What is being asked: Bring together every line in the data that includes "back".

Provided data:
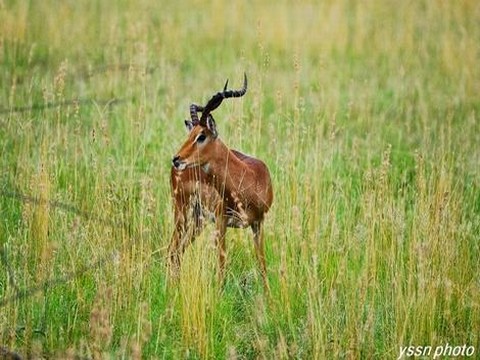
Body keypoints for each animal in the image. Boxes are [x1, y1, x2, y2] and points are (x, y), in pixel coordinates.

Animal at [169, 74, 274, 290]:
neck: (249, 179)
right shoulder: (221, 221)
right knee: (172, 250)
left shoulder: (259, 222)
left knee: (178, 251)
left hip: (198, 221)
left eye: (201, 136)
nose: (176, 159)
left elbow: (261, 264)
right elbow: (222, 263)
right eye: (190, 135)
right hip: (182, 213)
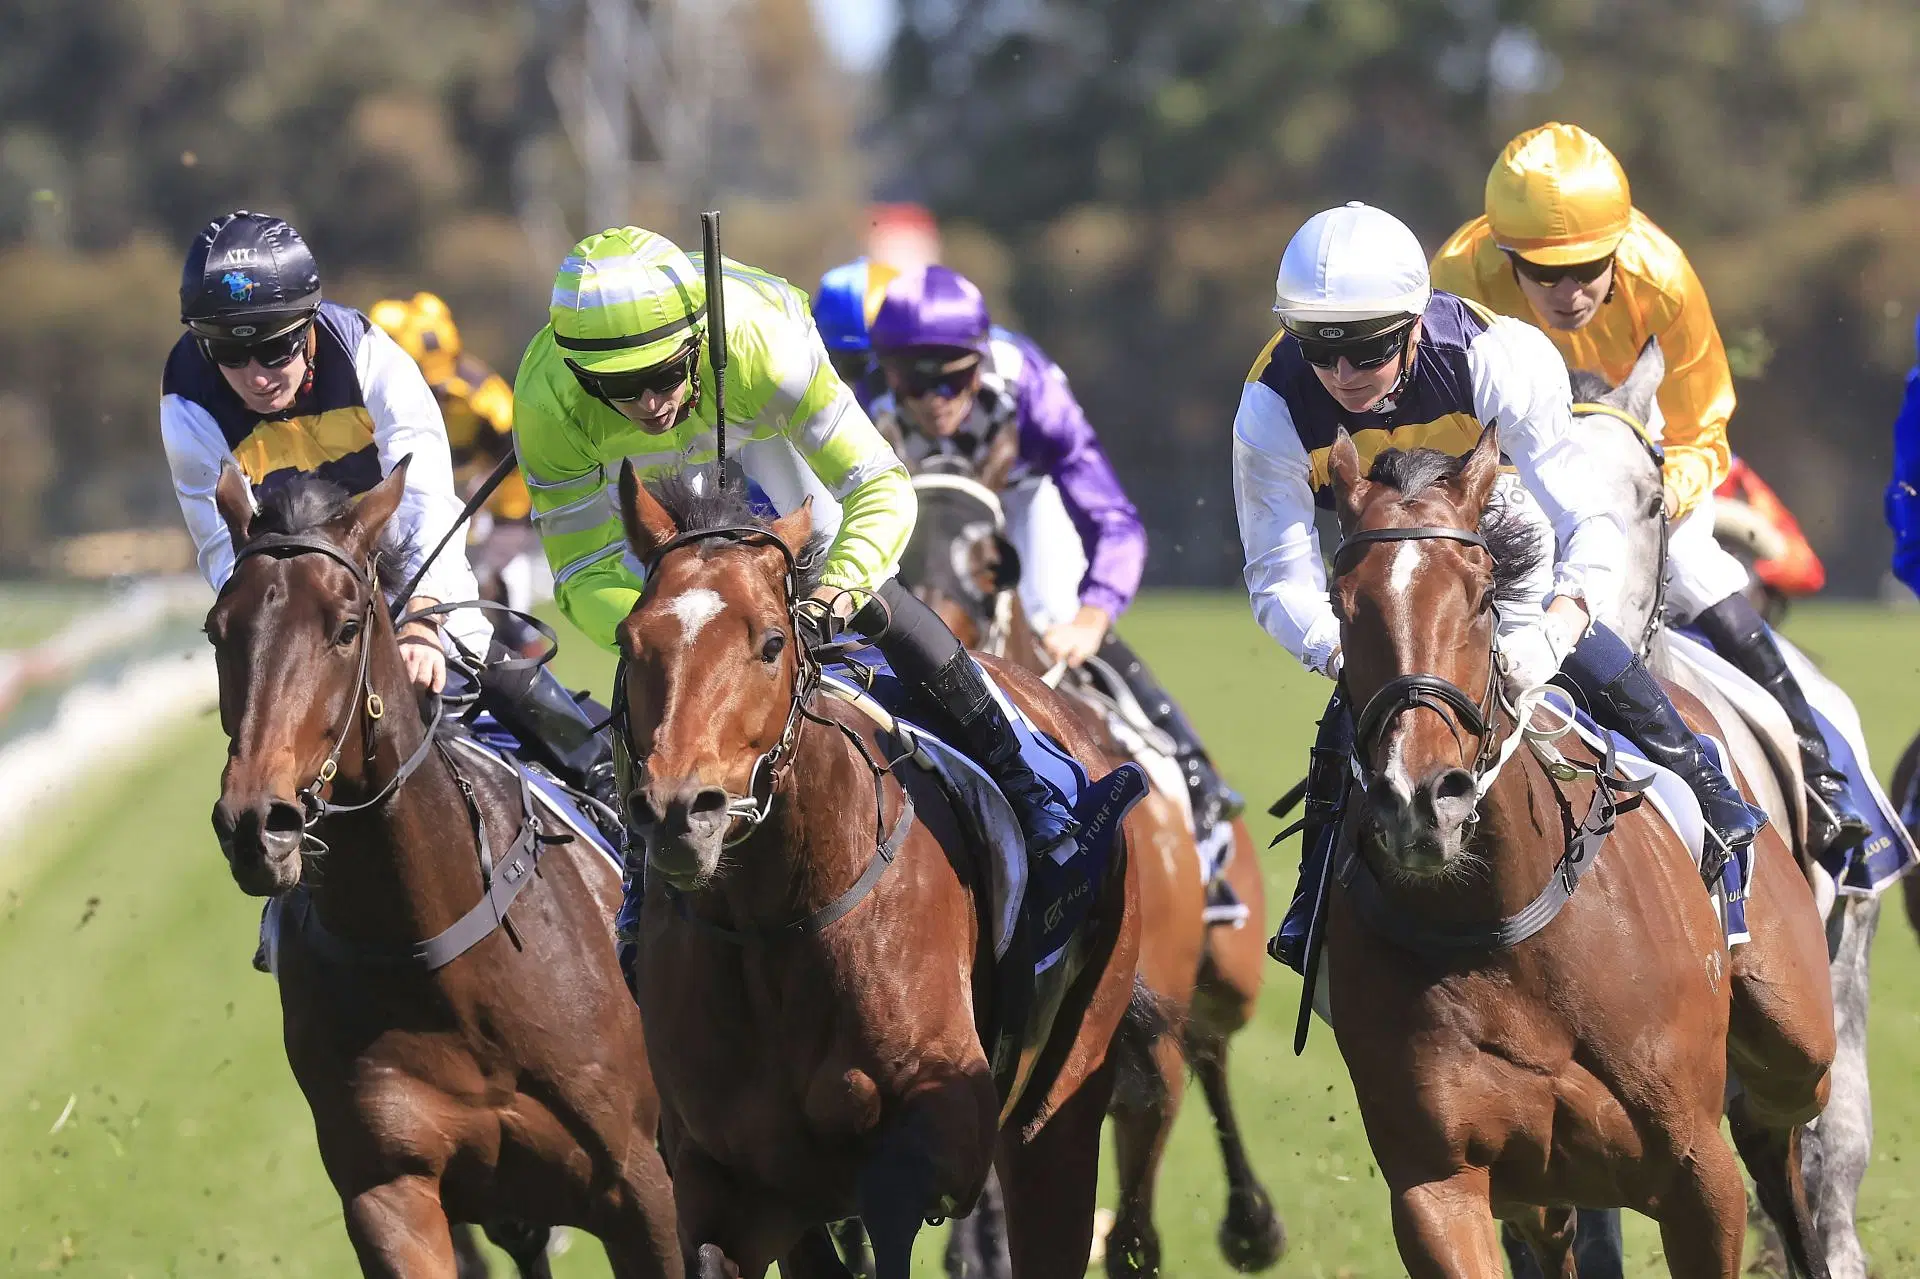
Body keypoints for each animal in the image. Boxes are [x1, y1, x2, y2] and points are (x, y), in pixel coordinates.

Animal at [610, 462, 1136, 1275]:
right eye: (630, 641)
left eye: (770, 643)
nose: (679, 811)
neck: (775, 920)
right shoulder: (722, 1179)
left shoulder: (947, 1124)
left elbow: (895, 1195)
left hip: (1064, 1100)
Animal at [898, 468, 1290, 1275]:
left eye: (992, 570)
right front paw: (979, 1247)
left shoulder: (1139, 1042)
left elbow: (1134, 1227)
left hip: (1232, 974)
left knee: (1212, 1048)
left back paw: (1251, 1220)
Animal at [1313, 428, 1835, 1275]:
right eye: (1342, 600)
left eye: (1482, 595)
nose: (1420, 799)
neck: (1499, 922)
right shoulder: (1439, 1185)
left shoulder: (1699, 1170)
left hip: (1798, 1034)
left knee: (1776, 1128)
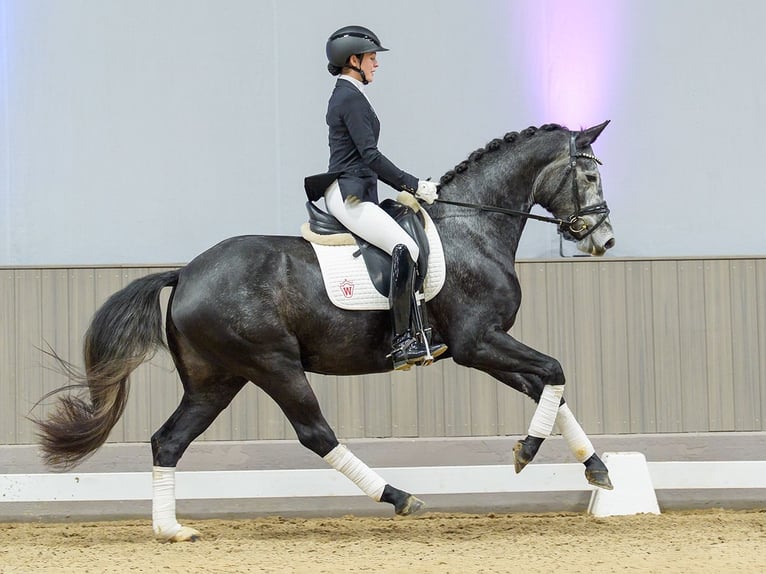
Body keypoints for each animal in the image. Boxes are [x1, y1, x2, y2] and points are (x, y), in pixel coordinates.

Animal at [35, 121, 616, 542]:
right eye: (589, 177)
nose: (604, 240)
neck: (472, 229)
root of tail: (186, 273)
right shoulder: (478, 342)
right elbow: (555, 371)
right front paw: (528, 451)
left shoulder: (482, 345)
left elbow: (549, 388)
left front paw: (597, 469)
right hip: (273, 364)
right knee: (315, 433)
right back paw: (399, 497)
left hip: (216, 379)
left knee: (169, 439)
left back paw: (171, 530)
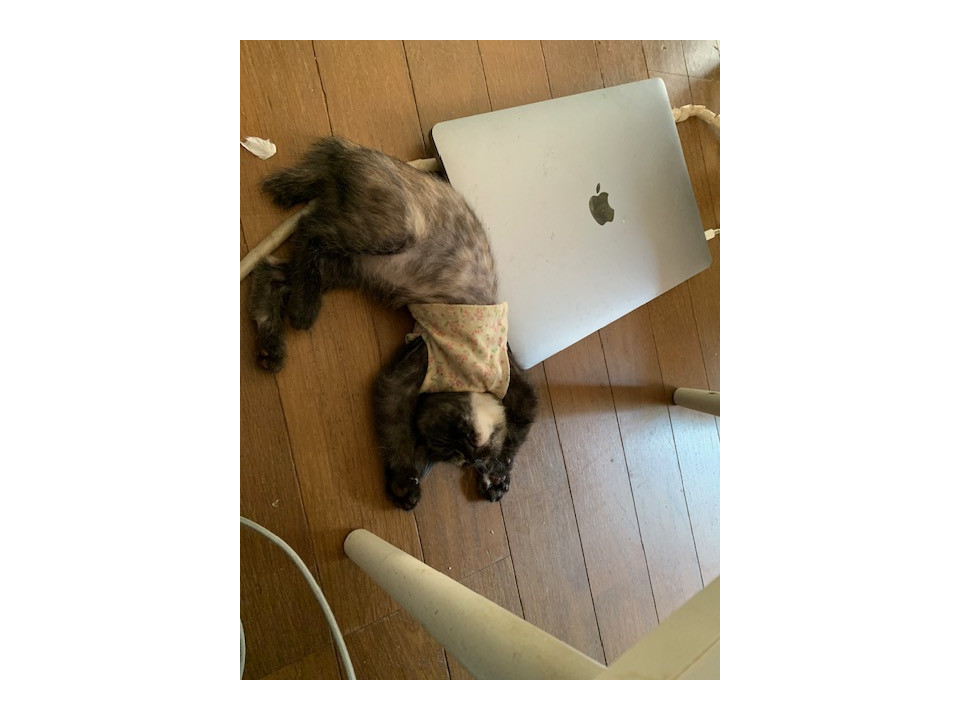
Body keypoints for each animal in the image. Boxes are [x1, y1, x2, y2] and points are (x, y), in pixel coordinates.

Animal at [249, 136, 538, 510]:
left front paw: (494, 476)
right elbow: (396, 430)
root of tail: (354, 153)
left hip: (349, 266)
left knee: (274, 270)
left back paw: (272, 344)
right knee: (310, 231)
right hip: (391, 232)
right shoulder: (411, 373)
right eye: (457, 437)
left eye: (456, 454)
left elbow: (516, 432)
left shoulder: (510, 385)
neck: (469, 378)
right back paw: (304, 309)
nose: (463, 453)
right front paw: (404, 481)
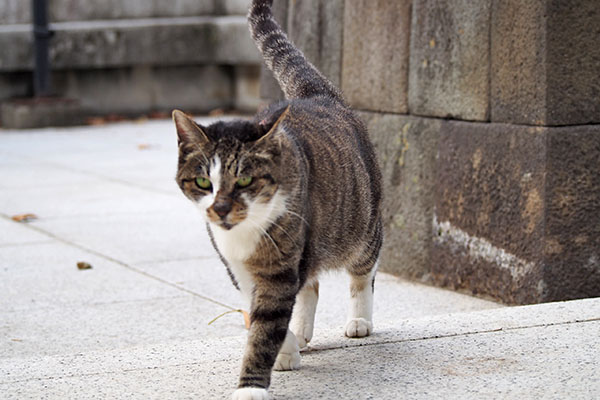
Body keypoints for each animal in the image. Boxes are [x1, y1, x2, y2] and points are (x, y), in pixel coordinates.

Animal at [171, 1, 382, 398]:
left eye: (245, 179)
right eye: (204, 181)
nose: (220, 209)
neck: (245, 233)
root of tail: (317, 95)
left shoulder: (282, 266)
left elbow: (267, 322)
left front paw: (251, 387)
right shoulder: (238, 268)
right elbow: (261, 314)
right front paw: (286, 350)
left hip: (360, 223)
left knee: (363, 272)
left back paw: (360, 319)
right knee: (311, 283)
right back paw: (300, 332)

Solution to this task:
left back paw: (1251, 1220)
right back paw: (399, 497)
left back paw: (171, 530)
left back paw: (272, 344)
right back paw: (304, 309)
left back paw: (360, 319)
right back paw: (300, 332)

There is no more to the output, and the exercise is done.